Assises à l’ombre ou sous un soleil de plomb, les femmes des collectifs mahorais font « le pied de grue » devant la préfecture de Mamoudzou. Elles souhaitent obtenir des autorités françaises une révision du visa territorialisé qui empêche les étrangers en situation régulière à Mayotte de s’expatrier en métropole ou dans les autres départements ultramarins.
Est-ce un dialogue de sourds ou un jeu de dupes qui s’est installé entre les membres du collectif pour la défense des intérêts de Mayotte et l’autorité préfectorale* ? Dans la foulée du lancement de l’opération Wuambushu sur l’île (et le bras de fer engagé à ce moment-là par Paris pour contraindre Moroni à reprendre ses ressortissants expulsés vers le port de Mutsamudu sur l’île d’Anjouan), les responsables des associations concernées avaient choisi de donner différentes formes à leurs revendications à travers des opérations coup de poing. Le blocage du dispensaire de Jacaranda, les restrictions à l’entrée des hôpitaux de Mamoudzou et Pamandzi en ont fait partie. Une autre image perdure depuis, « le pied de grue » devant les deux entrées de site de la préfecture de Mamoudzou. Celle-ci se fait dans la quasi-indifférence des autorités concernées depuis un mois maintenant.
Chaque jour, une poignée de femmes, âgées et moins âgées, bien décidées à se faire entendre prend place sur des nattes à même le trottoir, devant l’accès du bureau des étrangers, à l’ombre ou sous le soleil. Pour l’accès côté place Mariage, leur siège est délimité par des barrières métalliques de sécurité de part et d’autre du passage vers l’entrée du site. Pour le côté entrée officielle de la préfecture, elles sont assises à même le sol sur le parking réservé aux visiteurs, sous un soleil de plomb. L’endroit est richement décoré du drapeau tricolore, des effigies des leaders du combat pour « Mayotte française ».
À quand une issue acceptable ?
Entamer le dialogue avec elles relève de la haute diplomatie. « Il n’y a rien à dire, nous ne sommes que des exécutantes, si vous voulez des déclarations allez voir nos responsables là-haut (N.D.L.R. comprendre le portail d’entrée de la préfecture) », lance l’une des manifestantes. Cette réplique est destinée au représentant des médias locaux aisément qualifiés de « pitsi », diminutif du terme ampitsikil qui désigne en shimaoré ou en kibushi les « espions » et les « collabos ». « Circulez, il n’y a rien à dire. Nous ne bougerons pas d’ici sans avoir obtenu gain de cause sur notre principale revendication », finissent-elles par dire. Celle-ci porte sur la modification du visa accordé aux étrangers résidant légaux à Mayotte, principalement comoriens, sous la forme d’une carte de séjour territorialisée.

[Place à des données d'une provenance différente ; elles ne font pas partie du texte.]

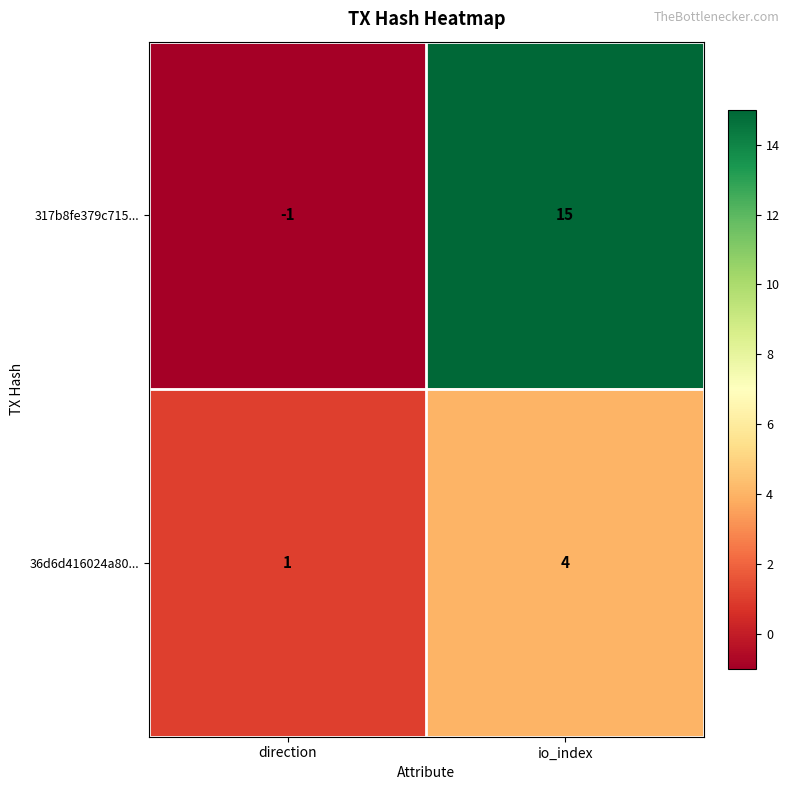

The value of 317b8fe379c715... at io_index is 26. True or false?

False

Valable que sur le seul périmètre du département de Mayotte, elle ne permet pas, en l’état, à ses détenteurs de se rendre en métropole ou dans les autres départements ultramarins.
Dans une banalité absolue, certains passants les saluent amicalement, leur demandent des nouvelles des membres de leurs familles restées dans leurs foyers familiaux. « Il faut que le gouvernement comprenne notre détermination. Nous n’avons rien contre personne en particulier, mais nous sommes lassées de nous faire agresser par des bandes de voyous étrangers qui nous rendent la vie impossible sur notre propre territoire », lance une dame d’une soixantaine d’années originaire du sud de l’île. Dans ses explications, rien de nouveau, si ce n’est le discours désormais bien rodé de ceux qui rejettent sur les étrangers, principalement comoriens, tous les maux de la société mahoraise.
De temps à autre, des rondes d’agents de police nationale en uniforme s’assurent que rien ne puisse perturber le bon fonctionnement de la préfecture de Mamoudzou. Combien de temps encore va perdurer cette situation ? Nul ne le sait et surtout pas ces femmes décidées à prolonger leur action tant qu’elles n’auront pas obtenu gain de cause.
*La préfecture de Mayotte n’a pas répondu à nos sollicitations.